Million+, working with economics consultancy London Economics, has calculated the funding required to support 5,000 extra students in 2009. After factoring in variables for teaching costs, completion rates, maintenance grants, maintenance and fee loans plus their repayment, we estimate that the total cost to Government of every 5,000 additional full-time students entering a standard three-year programme is £90.06 million. This figure takes into account three years of study and the loan-repayment period post-graduation, but ignores savings in unemployment benefit, the lifetime premium gained from the higher taxes paid by graduates, and the well-evidenced, but intangible, familial and societal benefits associated with graduate qualifications.
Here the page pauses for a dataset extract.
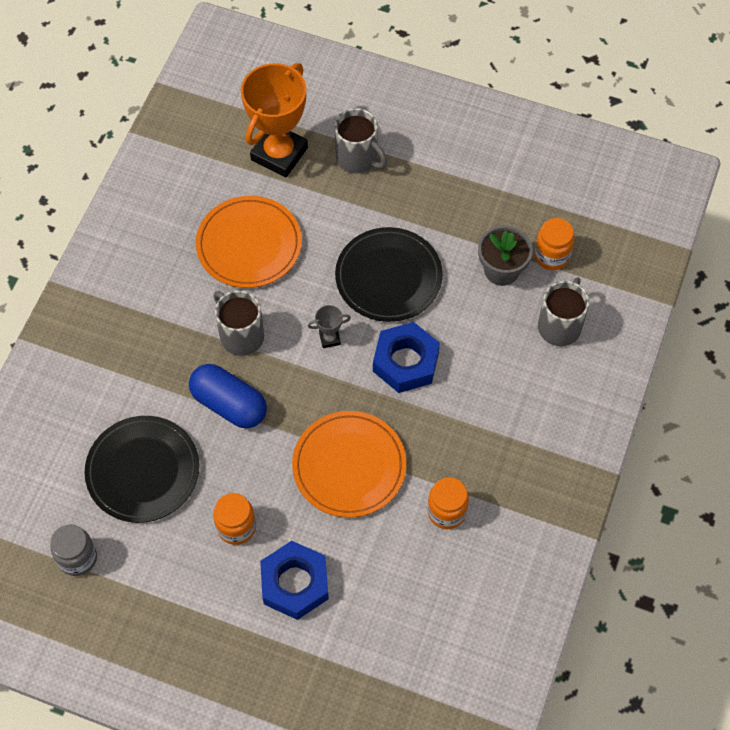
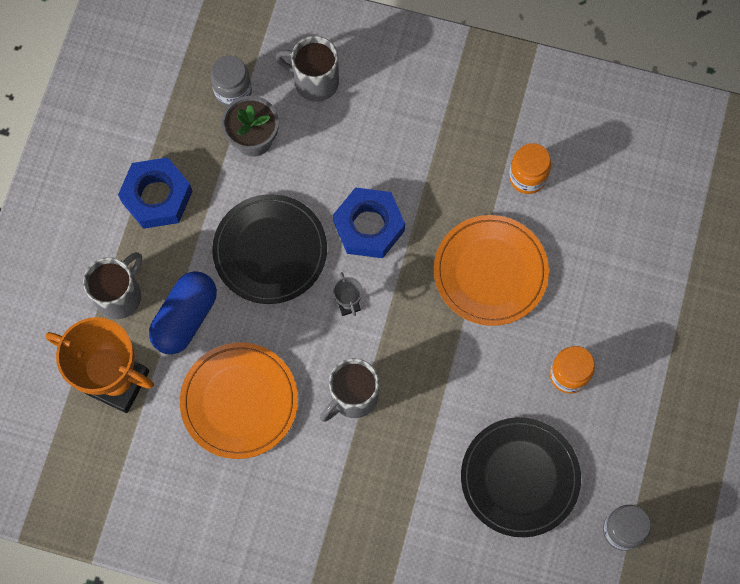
camera: 95 degrees left, 10 degrees up
blue capsule [189,364,267,428] -> blue capsule moved to [149,271,217,354]
blue nut [260,541,329,620] -> blue nut moved to [118,157,193,229]
orange jar [534,218,574,270] -> grey jar [211,56,252,107]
Ed Balls, the Schools Secretary, has allocated £655 million to keep 54,000 16-19-year-olds in education or training in 2009. If the same sum were applied to university places, more than 30,000 additional full-time students could be funded. If additional funds were used to support a mix of full-, part-time and foundation-degree students – a mix of provision we need – numbers could be increased further.

Ministers suggest that the real problem is the cost of student support. They need look no further than the European Investment Bank (EIB), already used by Lord Mandelson to provide loans to the UK’s car industry. The EIB’s remit includes the promotion of the knowledge economy and social inclusion. It is already providing loans to one of the German Lander and to Hungary’s Government to introduce a partial fee-loan system for university funding.

If the UK Government is unable to find the investment required to fund the student-support system and meet the aspirations of people who want to study at university in the middle of a global recession, it should leave no stone unturned. If the EIB can provide the means, BIS should take it.